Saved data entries
:::

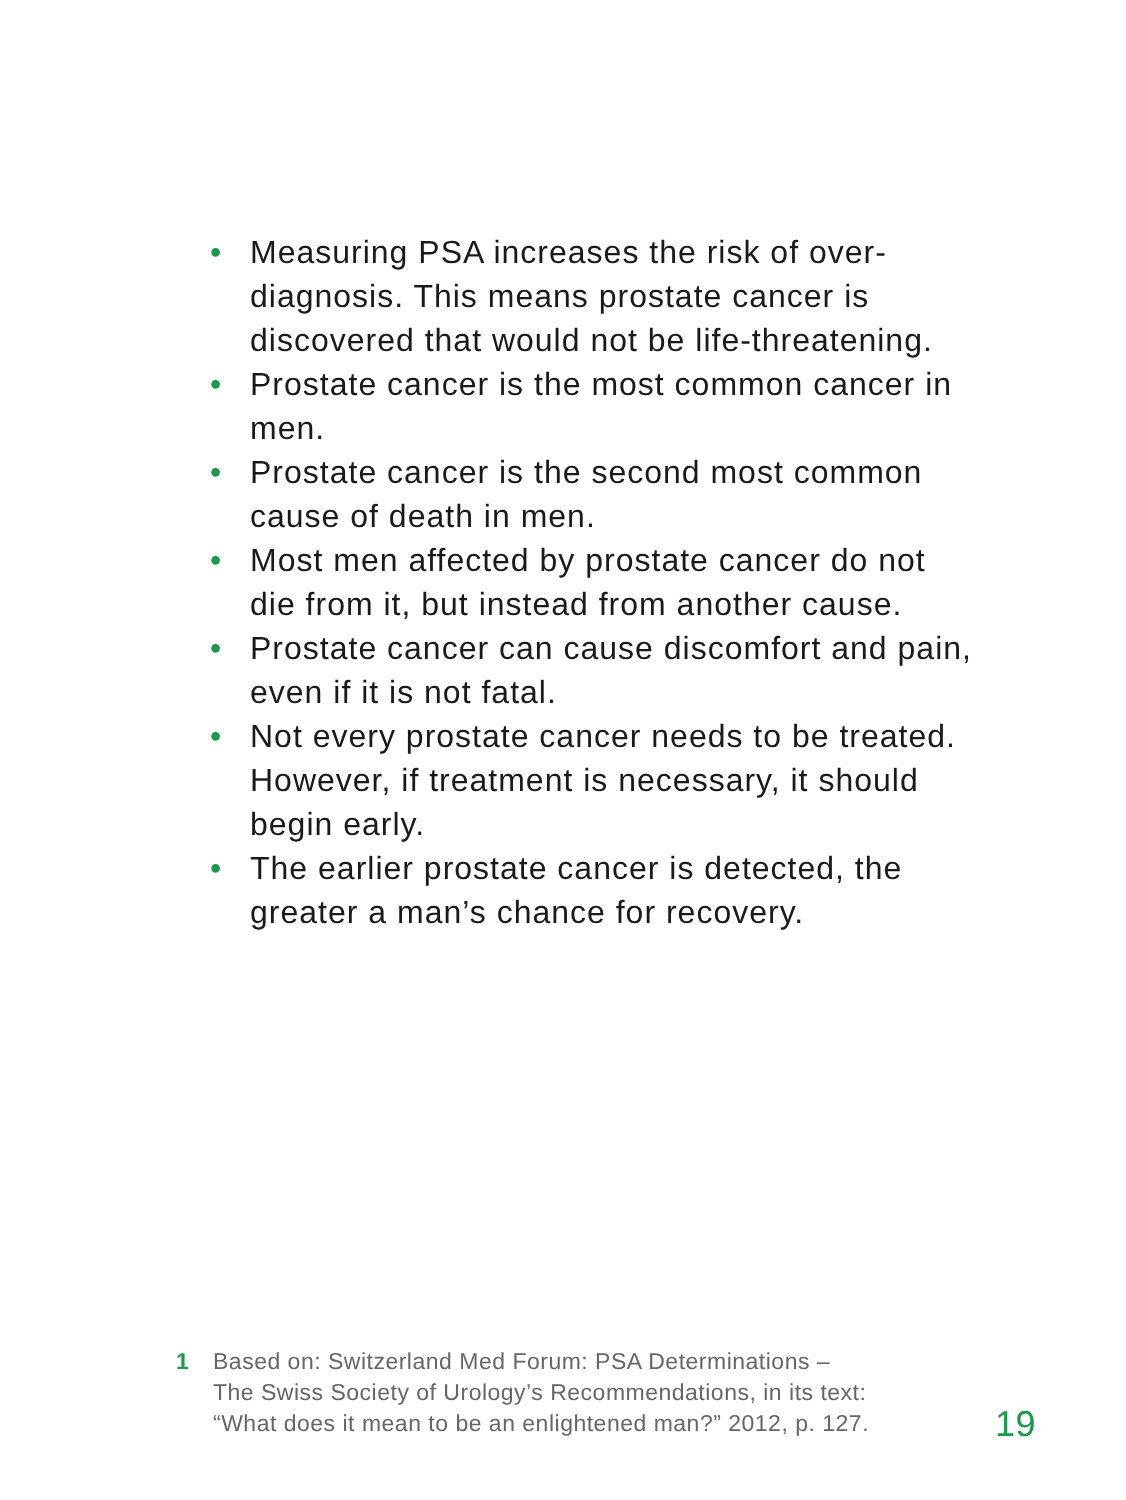• Measuring PSA increases the risk of over-diagnosis. This means prostate cancer is discovered that would not be life-threatening.
• Prostate cancer is the most common cancer in men.
• Prostate cancer is the second most common cause of death in men.
• Most men affected by prostate cancer do not die from it, but instead from another cause.
• Prostate cancer can cause discomfort and pain, even if it is not fatal.
• Not every prostate cancer needs to be treated. However, if treatment is necessary, it should begin early.
• The earlier prostate cancer is detected, the greater a man’s chance for recovery.
1 Based on: Switzerland Med Forum: PSA Determinations –
The Swiss Society of Urology’s Recommendations, in its text:
“What does it mean to be an enlightened man?” 2012, p. 127.
19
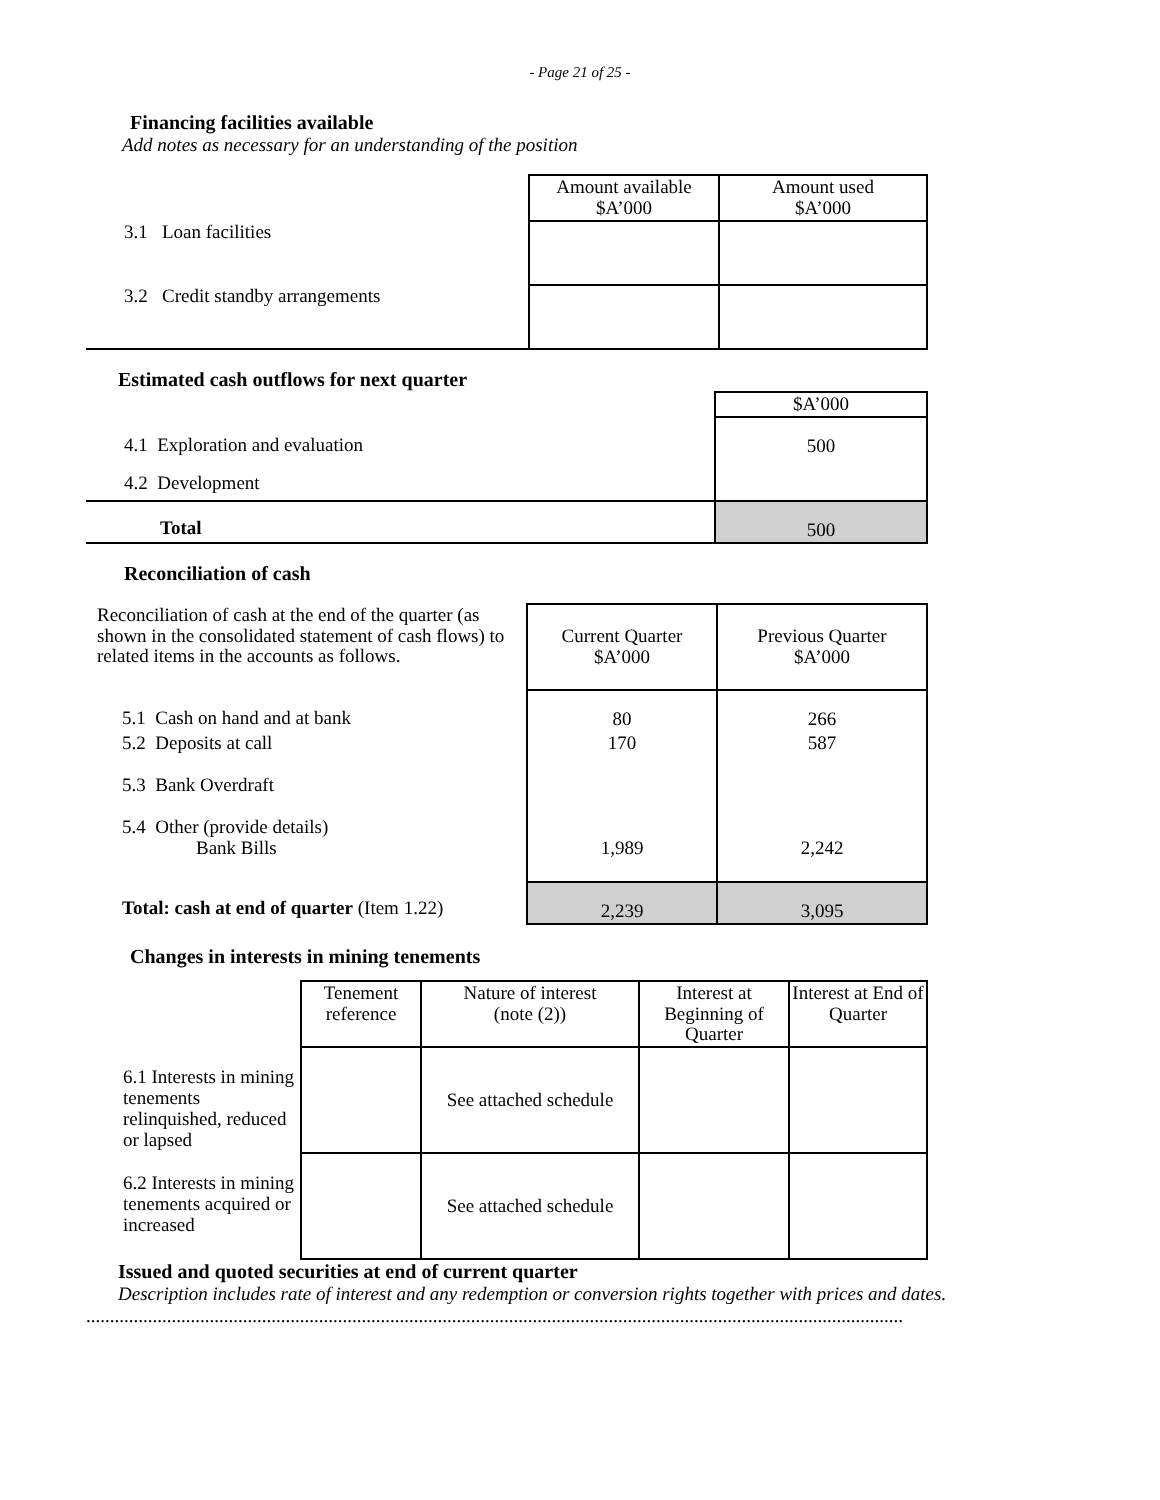- Page 21 of 25 -
Financing facilities available
Add notes as necessary for an understanding of the position
| | Amount available $A’000 | Amount used $A’000 |
| 3.1 Loan facilities | | |
| 3.2 Credit standby arrangements | | |
Estimated cash outflows for next quarter
| | $A’000 |
| 4.1 Exploration and evaluation | 500 |
| 4.2 Development | |
| Total | 500 |
Reconciliation of cash
| Reconciliation of cash at the end of the quarter (as shown in the consolidated statement of cash flows) to related items in the accounts as follows. | Current Quarter $A’000 | Previous Quarter $A’000 |
| 5.1 Cash on hand and at bank | 80 | 266 |
| 5.2 Deposits at call | 170 | 587 |
| 5.3 Bank Overdraft | | |
| 5.4 Other (provide details) Bank Bills | 1,989 | 2,242 |
| Total: cash at end of quarter (Item 1.22) | 2,239 | 3,095 |
Changes in interests in mining tenements
| | Tenement reference | Nature of interest (note (2)) | Interest at Beginning of Quarter | Interest at End of Quarter |
| 6.1 Interests in mining tenements relinquished, reduced or lapsed | | See attached schedule | | |
| 6.2 Interests in mining tenements acquired or increased | | See attached schedule | | |
Issued and quoted securities at end of current quarter
Description includes rate of interest and any redemption or conversion rights together with prices and dates.
..............................................................................................................................................................................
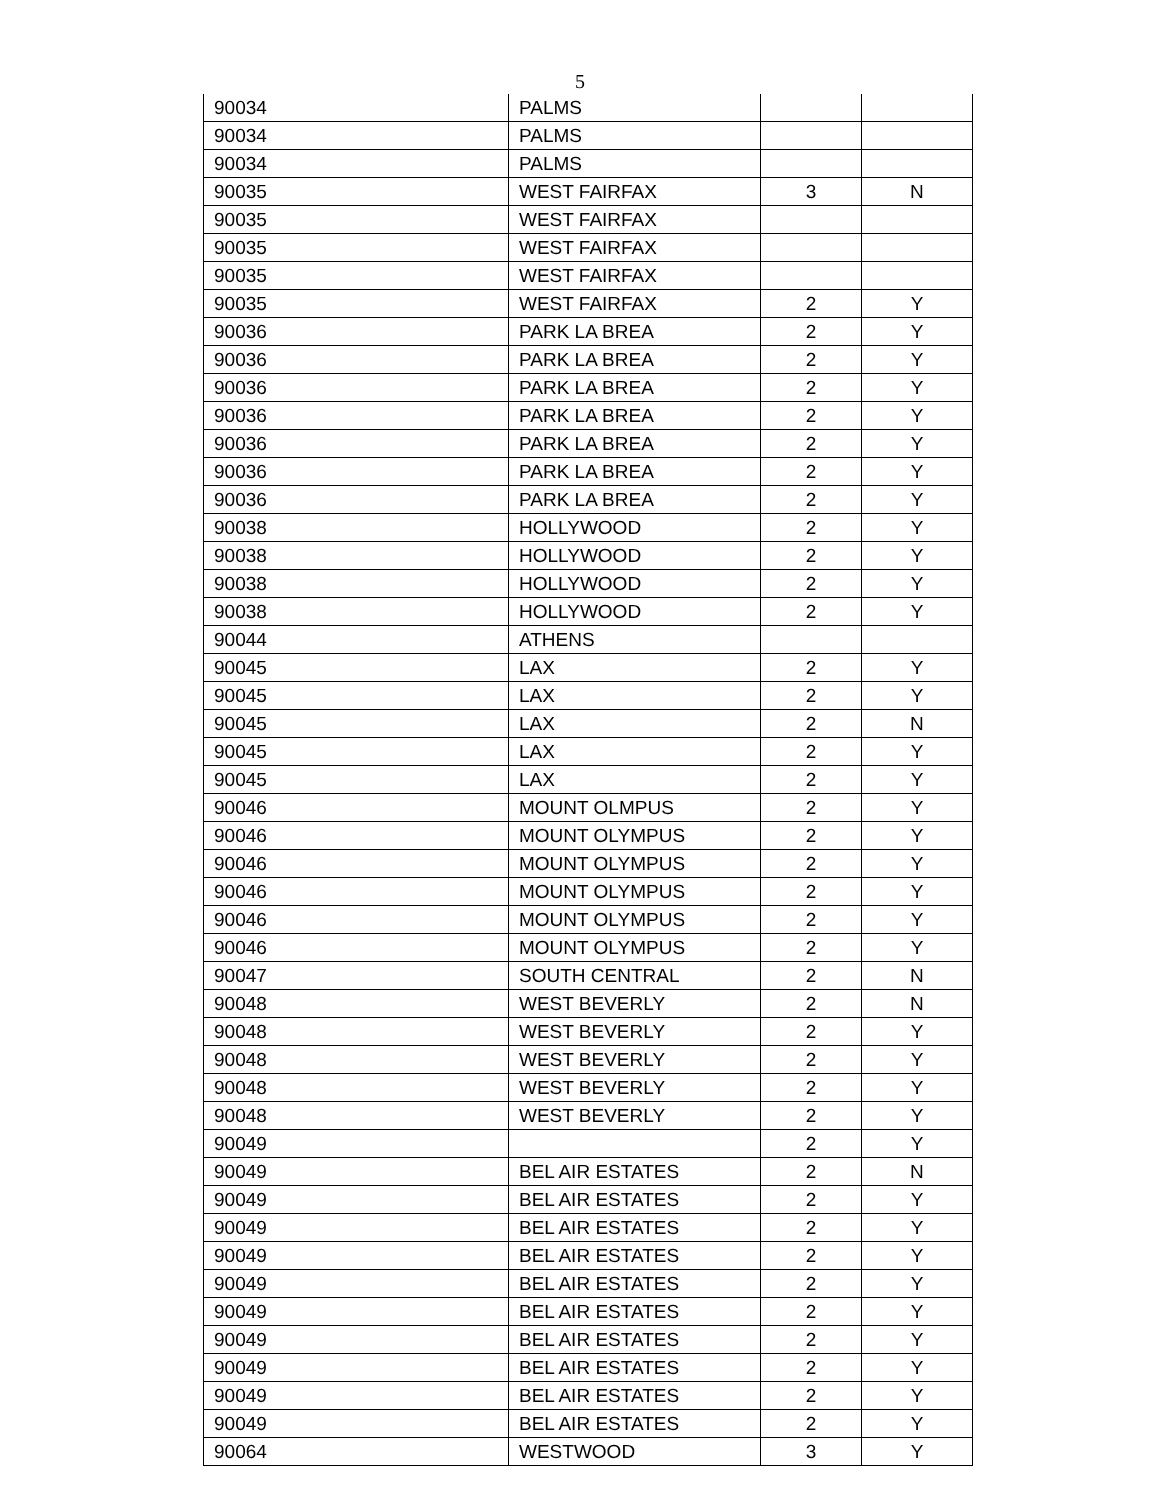5
| 90034 | PALMS | | |
| 90034 | PALMS | | |
| 90034 | PALMS | | |
| 90035 | WEST FAIRFAX | 3 | N |
| 90035 | WEST FAIRFAX | | |
| 90035 | WEST FAIRFAX | | |
| 90035 | WEST FAIRFAX | | |
| 90035 | WEST FAIRFAX | 2 | Y |
| 90036 | PARK LA BREA | 2 | Y |
| 90036 | PARK LA BREA | 2 | Y |
| 90036 | PARK LA BREA | 2 | Y |
| 90036 | PARK LA BREA | 2 | Y |
| 90036 | PARK LA BREA | 2 | Y |
| 90036 | PARK LA BREA | 2 | Y |
| 90036 | PARK LA BREA | 2 | Y |
| 90038 | HOLLYWOOD | 2 | Y |
| 90038 | HOLLYWOOD | 2 | Y |
| 90038 | HOLLYWOOD | 2 | Y |
| 90038 | HOLLYWOOD | 2 | Y |
| 90044 | ATHENS | | |
| 90045 | LAX | 2 | Y |
| 90045 | LAX | 2 | Y |
| 90045 | LAX | 2 | N |
| 90045 | LAX | 2 | Y |
| 90045 | LAX | 2 | Y |
| 90046 | MOUNT OLMPUS | 2 | Y |
| 90046 | MOUNT OLYMPUS | 2 | Y |
| 90046 | MOUNT OLYMPUS | 2 | Y |
| 90046 | MOUNT OLYMPUS | 2 | Y |
| 90046 | MOUNT OLYMPUS | 2 | Y |
| 90046 | MOUNT OLYMPUS | 2 | Y |
| 90047 | SOUTH CENTRAL | 2 | N |
| 90048 | WEST BEVERLY | 2 | N |
| 90048 | WEST BEVERLY | 2 | Y |
| 90048 | WEST BEVERLY | 2 | Y |
| 90048 | WEST BEVERLY | 2 | Y |
| 90048 | WEST BEVERLY | 2 | Y |
| 90049 | | 2 | Y |
| 90049 | BEL AIR ESTATES | 2 | N |
| 90049 | BEL AIR ESTATES | 2 | Y |
| 90049 | BEL AIR ESTATES | 2 | Y |
| 90049 | BEL AIR ESTATES | 2 | Y |
| 90049 | BEL AIR ESTATES | 2 | Y |
| 90049 | BEL AIR ESTATES | 2 | Y |
| 90049 | BEL AIR ESTATES | 2 | Y |
| 90049 | BEL AIR ESTATES | 2 | Y |
| 90049 | BEL AIR ESTATES | 2 | Y |
| 90049 | BEL AIR ESTATES | 2 | Y |
| 90064 | WESTWOOD | 3 | Y |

:::

§ **PROBLEM DESCRIPTION**
Write every entry out again exactly, dropping the pictures.

§ **RESULT FOR THIS EXERCISE**
• Measuring PSA increases the risk of over-diagnosis. This means prostate cancer is discovered that would not be life-threatening.
• Prostate cancer is the most common cancer in men.
• Prostate cancer is the second most common cause of death in men.
• Most men affected by prostate cancer do not die from it, but instead from another cause.
• Prostate cancer can cause discomfort and pain, even if it is not fatal.
• Not every prostate cancer needs to be treated. However, if treatment is necessary, it should begin early.
• The earlier prostate cancer is detected, the greater a man’s chance for recovery.
1 Based on: Switzerland Med Forum: PSA Determinations –
The Swiss Society of Urology’s Recommendations, in its text:
“What does it mean to be an enlightened man?” 2012, p. 127.
19
- Page 21 of 25 -
Financing facilities available
Add notes as necessary for an understanding of the position
| | Amount available $A’000 | Amount used $A’000 |
| 3.1 Loan facilities | | |
| 3.2 Credit standby arrangements | | |
Estimated cash outflows for next quarter
| | $A’000 |
| 4.1 Exploration and evaluation | 500 |
| 4.2 Development | |
| Total | 500 |
Reconciliation of cash
| Reconciliation of cash at the end of the quarter (as shown in the consolidated statement of cash flows) to related items in the accounts as follows. | Current Quarter $A’000 | Previous Quarter $A’000 |
| 5.1 Cash on hand and at bank | 80 | 266 |
| 5.2 Deposits at call | 170 | 587 |
| 5.3 Bank Overdraft | | |
| 5.4 Other (provide details) Bank Bills | 1,989 | 2,242 |
| Total: cash at end of quarter (Item 1.22) | 2,239 | 3,095 |
Changes in interests in mining tenements
| | Tenement reference | Nature of interest (note (2)) | Interest at Beginning of Quarter | Interest at End of Quarter |
| 6.1 Interests in mining tenements relinquished, reduced or lapsed | | See attached schedule | | |
| 6.2 Interests in mining tenements acquired or increased | | See attached schedule | | |
Issued and quoted securities at end of current quarter
Description includes rate of interest and any redemption or conversion rights together with prices and dates.
..............................................................................................................................................................................
5
| 90034 | PALMS | | |
| 90034 | PALMS | | |
| 90034 | PALMS | | |
| 90035 | WEST FAIRFAX | 3 | N |
| 90035 | WEST FAIRFAX | | |
| 90035 | WEST FAIRFAX | | |
| 90035 | WEST FAIRFAX | | |
| 90035 | WEST FAIRFAX | 2 | Y |
| 90036 | PARK LA BREA | 2 | Y |
| 90036 | PARK LA BREA | 2 | Y |
| 90036 | PARK LA BREA | 2 | Y |
| 90036 | PARK LA BREA | 2 | Y |
| 90036 | PARK LA BREA | 2 | Y |
| 90036 | PARK LA BREA | 2 | Y |
| 90036 | PARK LA BREA | 2 | Y |
| 90038 | HOLLYWOOD | 2 | Y |
| 90038 | HOLLYWOOD | 2 | Y |
| 90038 | HOLLYWOOD | 2 | Y |
| 90038 | HOLLYWOOD | 2 | Y |
| 90044 | ATHENS | | |
| 90045 | LAX | 2 | Y |
| 90045 | LAX | 2 | Y |
| 90045 | LAX | 2 | N |
| 90045 | LAX | 2 | Y |
| 90045 | LAX | 2 | Y |
| 90046 | MOUNT OLMPUS | 2 | Y |
| 90046 | MOUNT OLYMPUS | 2 | Y |
| 90046 | MOUNT OLYMPUS | 2 | Y |
| 90046 | MOUNT OLYMPUS | 2 | Y |
| 90046 | MOUNT OLYMPUS | 2 | Y |
| 90046 | MOUNT OLYMPUS | 2 | Y |
| 90047 | SOUTH CENTRAL | 2 | N |
| 90048 | WEST BEVERLY | 2 | N |
| 90048 | WEST BEVERLY | 2 | Y |
| 90048 | WEST BEVERLY | 2 | Y |
| 90048 | WEST BEVERLY | 2 | Y |
| 90048 | WEST BEVERLY | 2 | Y |
| 90049 | | 2 | Y |
| 90049 | BEL AIR ESTATES | 2 | N |
| 90049 | BEL AIR ESTATES | 2 | Y |
| 90049 | BEL AIR ESTATES | 2 | Y |
| 90049 | BEL AIR ESTATES | 2 | Y |
| 90049 | BEL AIR ESTATES | 2 | Y |
| 90049 | BEL AIR ESTATES | 2 | Y |
| 90049 | BEL AIR ESTATES | 2 | Y |
| 90049 | BEL AIR ESTATES | 2 | Y |
| 90049 | BEL AIR ESTATES | 2 | Y |
| 90049 | BEL AIR ESTATES | 2 | Y |
| 90064 | WESTWOOD | 3 | Y |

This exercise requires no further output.